On August 25, the Edmonton Police Service’s (EPS) DIVERSIONfirstUnit was presented with the 2022 Minister of Justice National Youth Justice Policing Award, alongside program-community partners YMCA of Northern Alberta (YMCA) and Boys and Girls Club Big Brothers Big Sisters (BGCBigs).
The award recognizes the restorative justice trio for their innovative approach and efforts applied in the police-led program. Together, these organizations work to reduce youth involvement in the criminal justice system.
The Department of Justice Canada, in collaboration with the Canadian Police Association and the Canadian Association of Chiefs of Police, presented the award to DIVERSIONfirst Sergeant Kendall Booth, EPS Youth Programs Coordinator Leeanne Harvey, and YMCA Program Manager Michael Peters.
“The work the Edmonton Police Service is doing with its community partners makes a real difference in the lives of youth,” said the Honourable David Lametti, Minister of Justice and Attorney General of Canada, in a news release.
“The DIVERSIONfirst Program is a great example of collaborative work that delivers a restorative justice approach.

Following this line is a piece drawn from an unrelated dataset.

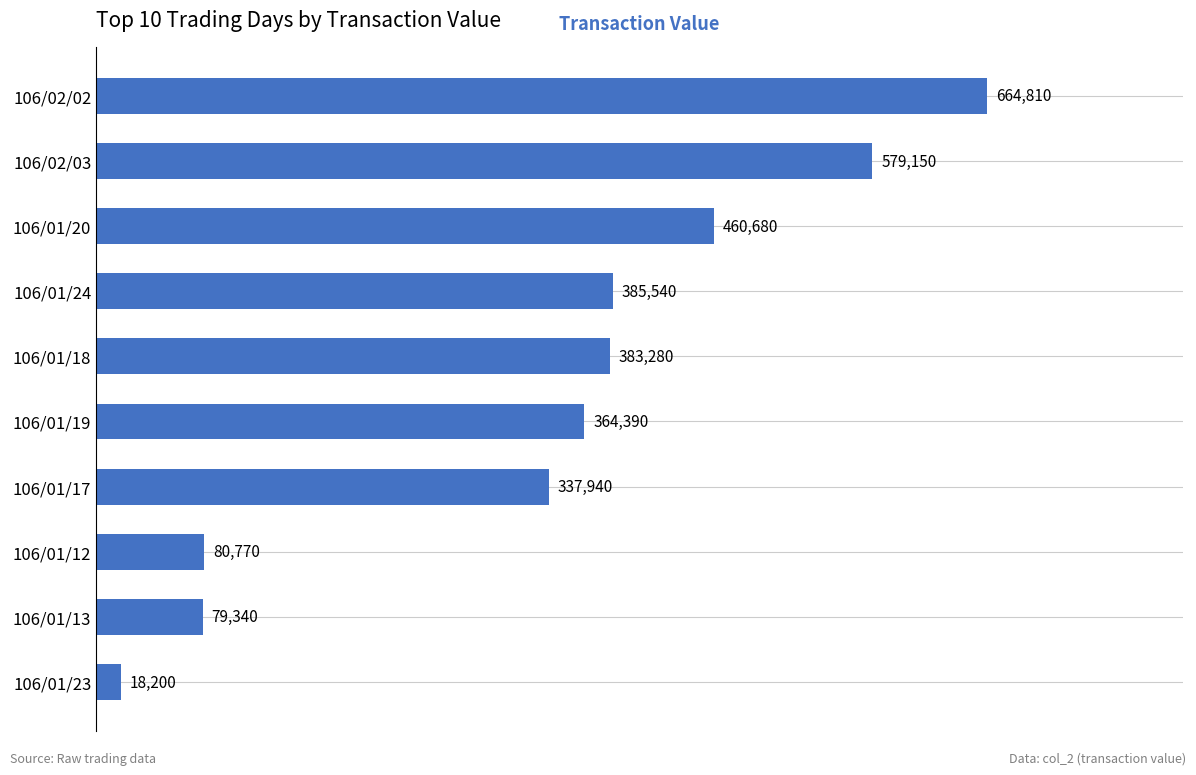

What is the difference between the maximum and second lowest values?

585470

I want to congratulate this year’s recipients for their innovative policing approach and efforts to support our youth.”
DIVERSIONfirst is a restorative justice program that connects young, first-time non-violent offenders to community organizations and family supports that offer a wide range of services dedicated to mentoring and improving the lives of youth to help them build a foundation for a positive future away from crime, reducing the likelihood of reoffending.

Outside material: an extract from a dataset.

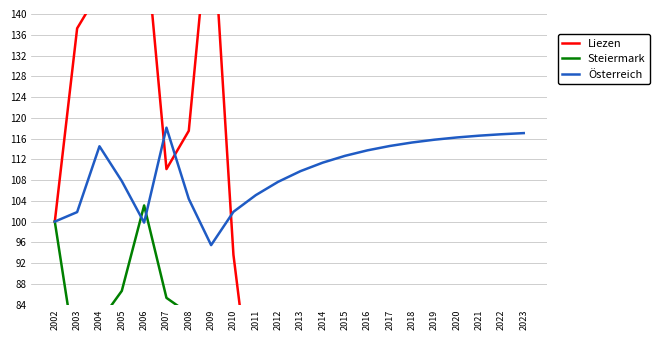

Which category has the lowest value across all series?

2023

Initially launched as a pilot with the YMCA in 2018 and formally launched in November 2020, the program has since expanded, partnering with BGCBigs in April 2021.
“This is very much a team award,” said Sgt. Kendall Booth. “To see how far this program has come is truly inspiring. Our Unit could not achieve this accomplishment without the hard work, dedication, and support of the YMCA and BGCBigs. It highlights how important police-and-community collaboration is and what our organizations can achieve to help one another succeed because, at the end of the day, our youth are the true winners.”
At the point of arrest, officers can refer a young person to the program instead of laying a criminal charge. DIVERSIONfirst staff will follow up with the youth and their guardian(s) to further assess their suitability for the program.
Once enrolled, DIVERSIONfirst and their community-program partners then work together to redirect young people by connecting them to organizations focused on improving the lives of the youth and their families so they can begin accessing the services they need through a customized support program.
About the Minister of Justice National Youth Justice Policing Award
The Minister of Justice National Youth Justice Policing Award recognizes police officers and others involved in police-led initiatives which, individually or as a team, develop innovative approaches or promising practices that go beyond the formal court system when dealing with youth in conflict with the law.